I took my 7/8th scale Ruby conversion SD Warren out for a spin today. Also note the new 7/8th scale covered bridge which should fit the largest equipment.

We had about 8" of nice powdery snow on Wednesday which I swept of the tracks with an O-fficial WW&F switch broom. the stiff bristles did a great job...especially on the scale switches! two brooms had been damaged when clearing the wet heavy snow for the Victorian Christmas trains in December...I fixed the brooms then put one to use!

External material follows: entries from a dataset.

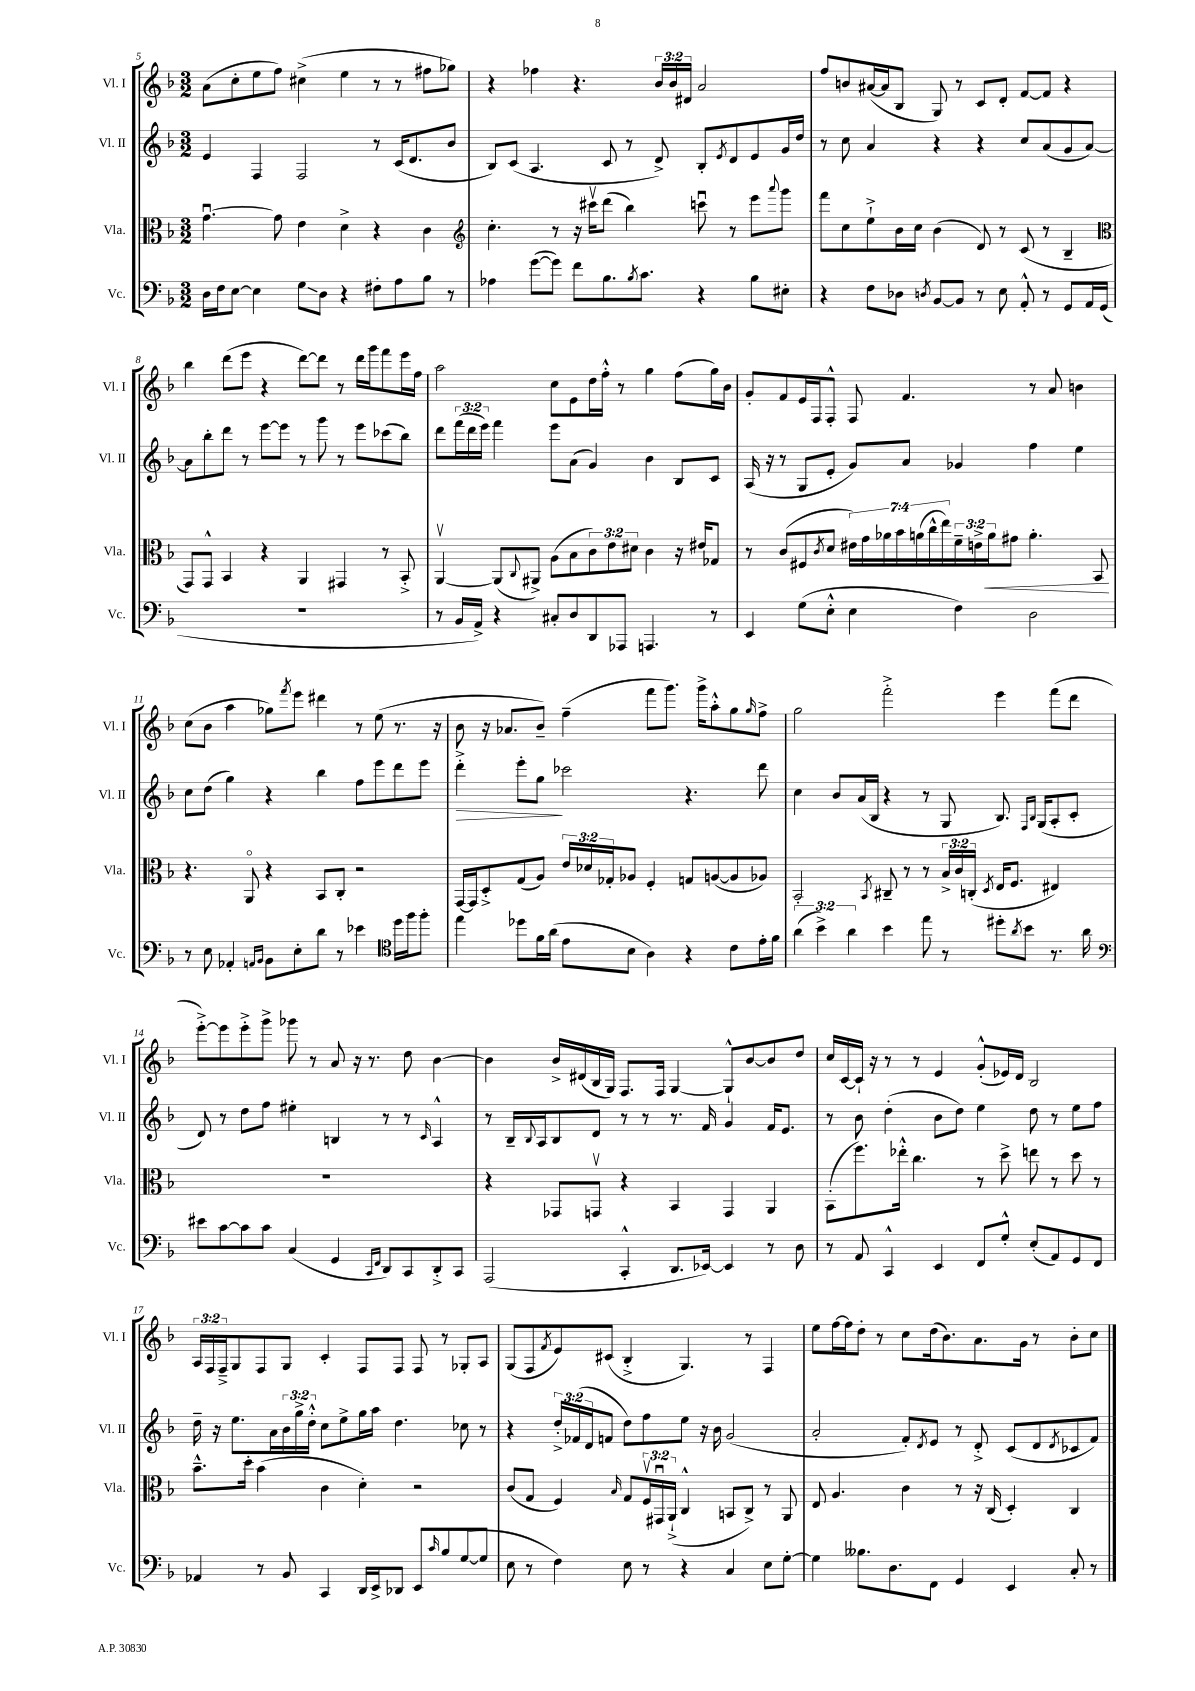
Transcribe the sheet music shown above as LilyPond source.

<<
\new StaffGroup <<
\new Staff = "s0" \with { instrumentName = "Vl. I" shortInstrumentName = "Vl. I" } {
    \clef treble \key f \major \numericTimeSignature \time 3/2 \override Staff.TupletNumber.text = #tuplet-number::calc-fraction-text
    a'8( c''8-. e''8 f''8) cis''4->( e''4 r8 r8 fis''8 ges''8) |
    r4 fes''4 r4. \tuplet 3/2 { bes'16 bes'16 dis'16 } a'2 |
    f''8 b'8 ais'16~( ais'16 bes8 g8) r8 c'8 d'8-. f'8~ f'8 r4 |
    bes''4 d'''8( e'''8 r4 d'''8~) d'''8 r8 d'''16 g'''16 f'''8 e'''16 f''16 |
    a''2 c''8 e'8 d''16 f''16-.-^ r8 g''4 f''8( g''16) bes'16 |
    g'8-. f'8 e'16 f16 f8-.-^ f8 f'4. r8 a'8 b'4 |
    c''8( bes'8 a''4 ges''8) \acciaccatura { f'''8 } e'''8 dis'''4 r8 e''8( r8. r16 |
    bes'8 r16 aes'8. bes'8--) f''4--( f'''8 g'''8.) g'''16-> a''8-.-^ g''8 \grace { g''16 } f''8-> |
    g''2 f'''2-.-> e'''4 f'''8( d'''8 |
    e'''8~-.->) e'''8 e'''8-.-> g'''8-> ges'''8 r8 a'8 r16 r8. d''8 bes'4~ |
    bes'4 bes'16-> dis'16( bes16 g16) f8. f16 g4~ g8-!-^ bes'8~ bes'8 d''8 |
    c''16 c'16~ c'16-! r16 r8 r8 e'4 g'8-.-^( ees'16) d'16 bes2 |
    \tuplet 3/2 { a16 f16 f16---> } g8 f8 g8 c'4-. f8 f8 f8 r8 ges8-. a8 |
    g8( f8 \acciaccatura { f'8 } e'8) cis'8( bes4-.-> g4.) r8 f4 |
    e''8 f''16~ f''16 d''8-. r8 c''8 d''16( bes'8.) a'8. g'16 r8 bes'8-. c''8 \bar "|." |
}
\new Staff = "s1" \with { instrumentName = "Vl. II" shortInstrumentName = "Vl. II" } {
    \clef treble \key f \major \numericTimeSignature \time 3/2 \override Staff.TupletNumber.text = #tuplet-number::calc-fraction-text
    e'4 f4 f2 r8 c'16( d'8. bes'8 |
    bes8) c'8( a4. c'8 r8 d'8->) bes8-. \acciaccatura { e'8 } d'8 e'8 g'16 d''16 |
    r8 c''8 a'4 r4 r4 c''8 a'8( g'8 a'8~) |
    a'8 bes''8-. d'''8 r8 e'''8~ e'''8 r8 g'''8 r8 e'''8 ces'''8( bes''8) |
    d'''8 \tuplet 3/2 { f'''16( d'''16 e'''16) } f'''4 e'''8 a'8( g'4) bes'4 bes8 c'8 |
    a16( r16 r8 g8 e'8-. g'8) a'8 ges'4 f''4 e''4 |
    c''8 d''8( g''4) r4 bes''4 f''8 e'''8 d'''8 e'''8 |
    d'''4-.->\> e'''8-. g''8\! ces'''2 r4. d'''8 |
    c''4 bes'8 a'16( bes16 r4 r8 g8 bes8.) \grace { f16 bes16 } g16( a8-. c'8-. |
    d'8) r8 d''8 f''8 eis''4-. b4 r8 r8 \grace { c'16 } a4-^ |
    r8 bes16-- \appoggiatura { bes8 } a16 bes8 d'8 r8 r8 r8. f'16 g'4 f'16 e'8. |
    r8 bes'8 d''4-.( bes'8 d''8) e''4 d''8 r8 e''8 f''8 |
    d''16-- r16 e''8. a'16 \tuplet 3/2 { bes'16 g''16-> d''16-.-^ } c''8 e''8-> g''16 a''16 d''4. ces''8 r8 |
    r4 \tuplet 3/2 { d''16-.-> fes'16( d'16 } f'8 d''8) f''8 e''8 r16 bes'16 g'2( |
    a'2-. f'8-.) \acciaccatura { d'8 } e'8 r8 d'8-.-> c'8( d'8 \acciaccatura { d'8 } ces'8 f'8) \bar "|." |
}
\new Staff = "s2" \with { instrumentName = "Vla." shortInstrumentName = "Vla." } {
    \clef alto \key f \major \numericTimeSignature \time 3/2 \override Staff.TupletNumber.text = #tuplet-number::calc-fraction-text
    g'4.~\downbow g'8 e'4 d'4-> r4 c'4 |
    \clef treble c''4.-. r8 r16 cis'''16\upbow d'''8( bes''4) c'''8\downbow r8 e'''8 \appoggiatura { a'''8 } g'''8 |
    f'''8 c''8 e''8-!-> bes'16 c''16 bes'4( d'8) r8 c'8( r8 bes4-- |
    \clef alto g,8) g,8-^ bes,4 r4 a,4 gis,4 r8 bes,8-.-> |
    a,4~\upbow a,8( \appoggiatura { c8 } ais,8->) a8( bes8 \tuplet 3/2 { c'8) e'8 dis'8 } c'4 r16 eis'16 ges8 |
    r8 c'8( fis8 \acciaccatura { c'8 } d'8 \tuplet 7/4 { eis'16) g'16 aes'16 bes'16 a'16( c''16-^ e''16) } \tuplet 3/2 { f'16-- e'16-> a'16\< } gis'8 a'4.-. bes,8\! |
    r4. a,8\flageolet r4 bes,8 c8-. r2 |
    g,16~ g,16 d8-.-> g8( a8) \tuplet 3/2 { e'16 des'16 ges16-. } aes8 f4-. g8 a8~( a8 aes8) |
    bes,2-. \acciaccatura { bes,8 } cis8-- r8 r8 \tuplet 3/2 { bes16-> c'16 c16-.( } \acciaccatura { d8 } e16 f8. eis4) |
    R1. |
    r4 ges,8 g,8\upbow r4 bes,4 g,4 a,4 |
    bes,8-.( f''8.) ees''16-.-^ c''4. r8 d''8-> e''8 r8 d''8 r8 |
    bes'8.---^ d''16-. bes'4( c'4 d'4-.) r2 |
    c'8( g8 f4) \grace { bes16 } g8 \tuplet 3/2 { f16\upbow gis,16\downbow a,16-!->( } c4-^ b,8 c8->) r8 a,8 |
    e8 a4. c'4 r8 r16 c16( d4-.) c4 \bar "|." |
}
\new Staff = "s3" \with { instrumentName = "Vc." shortInstrumentName = "Vc." } {
    \clef bass \key f \major \numericTimeSignature \time 3/2 \override Staff.TupletNumber.text = #tuplet-number::calc-fraction-text
    d16 f16 e8~ e4 g8\glissando d8 r4 fis8-. a8 bes8 r8 |
    aes4 g'8~( g'8) f'8 bes8. \acciaccatura { bes8 } c'8. r4 bes8 eis8-. |
    r4 f8 des8 \acciaccatura { d8 } bes,8~ bes,8 r8 e8 a,8-.-^ r8 g,8 a,16 g,16( |
    R1. |
    r8 bes,16 a,16->) r4 cis8-. d8 d,8 aes,,8 a,,4. r8 |
    e,4 g8( e8-.-^ e4 f4) d2 |
    r8 e8 aes,4-. \grace { a,16 bes,16 } bes,8 e8-. d'8 r8 ees'4 \clef tenor d''16 f''16 f''8-. |
    e''4 des''8 f'16 a'16( e'8 bes8 a4) r4 c'8 e'16-. f'16 |
    \tuplet 3/2 { a'4( bes'4->) a'4 } bes'4 e''8 r8 dis''8-. \acciaccatura { a'8 } bes'8 r8. a'16 |
    \clef bass eis'8 c'8~ c'8 c'8 c4( g,4 \grace { c,16 f,16 } d,8) c,8 d,8-.-> c,8 |
    a,,2( c,4-.-^ d,8. ees,16~) ees,4 r8 d8 |
    r8 a,8 c,4-^ e,4 f,8 g8-.-^ e8-.( a,8) g,8 f,8 |
    aes,4 r8 bes,8 c,4 d,16 e,16-> des,8 e,8 \grace { c'16 } bes8 g8~( g8 |
    e8 r8 f4) e8 r8 r4 c4 e8 g8~-. |
    g4 beses8. d8. f,8 g,4 e,4 c8-. r8 \bar "|." |
}
>>
>>
\layout { \context { \Score currentBarNumber = #5 } }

http://youtu.be/h1mrXKVqzlY


----------



## deltatrains (Nov 25, 2010)

*Another beautiful snow scene video. Thanks for posting and sharing it with us in the greenbelt west coast. Although we did get some polar frigid temps recently maybe the first rains will come down as flakes...but it might be too heavy and wet snow for us. All the best, Peter.*


----------



## placitassteam (Jan 2, 2008)

Your Ruby looks great as a 7/8 loco. I admire you guys that run in the snow. I seem to be pretty much a fair weather operator and spend my winters in the shop or skiing.


----------



## Amber (Jul 29, 2011)

Fun video! I like the new bridge, it looks good.


----------



## Naptowneng (Jun 14, 2010)

Nice run Eric. Love your low angles and background. Snow has melted here in Maryland. 

Jerry


----------



## livesteam53 (Jan 4, 2008)

Real nice cold temps, snow and live steam. 
Great and thanks for posting.


----------



## snowshoe (Jan 2, 2008)

Another great one. Love that Sd Warren. Looks great in the snow.


----------



## Dave Meashey (Jan 2, 2008)

Eric;

Great video. Loved the plumes of steam leaking through the vents in the covered bridge. I sure hope that the employee who left the baggage door open on the combine gets some demerits for negligence.

Best,
David Meashey


----------



## Phippsburg Eric (Jan 10, 2008)

Thanks David! Well the conductor doesnt get demerits it would be the shop crew who haven't yet installed the doors or even seats


----------



## Phippsburg Eric (Jan 10, 2008)

testing to see how photos are inserted


----------



## Dave Meashey (Jan 2, 2008)

Purdimous!!!

Thanks,
David Meashey


----------